Alors que la capitale surchauffe en cet été 2017, deux verres se remplissent d’une eau gazeuse salvatrice dans le 1er arrondissement de Paris. Taïpan nous donne rendez-vous dans son fief, près du métro Etienne Marcel, pour disserter hip-hop, mais pas que. Première partie d’une entrevue instructive avec un vieux routier du rap français.

Pour la partie 2 de l’interview, rendez-vous ici

L’histoire de Taïpan commence à Thil, en Meurthe et Moselle. Difficile pour lui de disserter sur la vie dans le 54 : « c’est des coins un peu durs ». La musique prend rapidement une place importante pour celui qui n’est encore que le jeune Vincent. Un papa ouvrier, une maman artiste peintre qui l’encourage au moment de choisir le rap : « ce sera toujours des années de gagnées sur le chômage », philosophe-t-elle.

De fait, lorsque le jeune homme issu des classes populaires s’amourache de la fille d’un grand avocat local, les premières rencontres avec la belle famille lui donnent l’impression d’être dans « la Belle et la Bête ». Fasciné par l’éloquence des ténors du barreau, puis motivé par le documentaire concerné à Jacques Verges, « L’avocat de la terreur », il s’inscrit en Droit. Après la première année, il déchante. Difficile de choisir entre des études très prenantes et « la musique et les femmes ». Il migre alors en Communication. Etudes qu’il achève par un mémoire sur le traitement médiatique du clash entre les créationnistes et les négationnistes aux USA, excusez du peu. Parallèlement, son premier album, « Je vous aime », voit le jour, grâce à un ami terminant ses études d’ingénieur du son.
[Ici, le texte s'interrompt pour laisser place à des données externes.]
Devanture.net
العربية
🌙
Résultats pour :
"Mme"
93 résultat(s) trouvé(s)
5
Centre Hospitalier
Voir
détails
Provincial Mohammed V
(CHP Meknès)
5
Après cette première expérience solo concluante, Taïpan migre sur Paris  en 2013. Aujourd’hui dans le 93, il nuance l’idée selon laquelle il est indispensable d’être dans une grande ville pour être musicien : « je ne pense pas que tu sois obligé d’être très entouré pour faire de la musique. L’émulation devient nécessaire quand tu essaies d’en vivre. Mais pour en faire, l’autisme, ça a du bon ».

Presqu’autiste, puis qu’accompagné lors de ses premières années par son cousin et célèbre beatmaker CEHASHI, Taipan met donc un cap quasi-définitif vers la gare de l’Est au moment de sa première participation aux Rap Contenders. Son opposition face à Deen Burbigo, qu’on ne présente plus, constitue un deuxième levier dans un moment important de sa carrière : « au moment des RC, j’ai déjà signé chez Bomayé. Du coup, ça fait un double appel d’air. C’était une bonne époque, les gens commençaient à me reconnaître dans la rue ».

Dans la foulée, « Court-circuit », un deuxième album ambitieux de 22 titres voit le jour en 2012. Accompagné par Orelsan et Gringe ou encore Youssoupha, ce projet comporte quelques petites, à l’instar de « Lâchez votre comme ». Sur cette piste, moquant l’obsession pour une e-popularité à l’époque encore en gestation, le rappeur Mosellan enchaîne les comparaisons absurdes dont il a le secret : « J’accouche du lourd comme Françoise Dolto » / « J’ai la rime que t’as peur d’aimer comme ta belle-fille » / « Tes pieds parlent mieux que toi comme Ribery ».

Cette façon d’écrire sera la marque de fabrique du rappeur : un propos, en apparence léger, au service d’un message de fond. Il confirme : « c’est des petits pièges que je tends pour dénoncer quelque chose ».  Dans la même idée, même s’il s’en défend (« je fais des toncards avec ma carte d’électeur »), le MC semble concerné par l’actualité sociale et politique, si l’on s’attarde sur son fil d’actualité Facebook. Suite à l’affaire Théo,  il réfute les analyses partisanes liées à la classe sociale et à l’intégration et insiste sur le fait que «  si tu ne prends pas en compte la dimension ludique, tu as raté le plus gros. Ils cassent parce que c’est rigolo de tout casser ». Interrogé sur son rapport à la politique, il déconstruit son regard « je surveille ça (la politique) comme un mec surveille son cancer. ça lui fait pas plaisir de surveiller ces trucs là, mais il faut bien (…). La politique est, pour moi, un art de médiocre. C’est fatalement partial, de mauvaise fois ».

Un regard critique qui jalonne « Court-Circuit », notamment dans « 22/12 », où la crainte de la fin du calendrier Maya se voit moquer : « on vient de t’arnaquer ton Armageddon, t’as plus de raison de rester à la maison ».
Avec cet album, on imagine Taipan lancé, bien installé sur la fusée Bomayé. C’est sans compter sur les aspirations divergentes entre l’artiste et le label indépendant. Malgré les excellentes relations entre la structure et le MC, ce dernier choisit de reprendre les rennes de son destin, seul.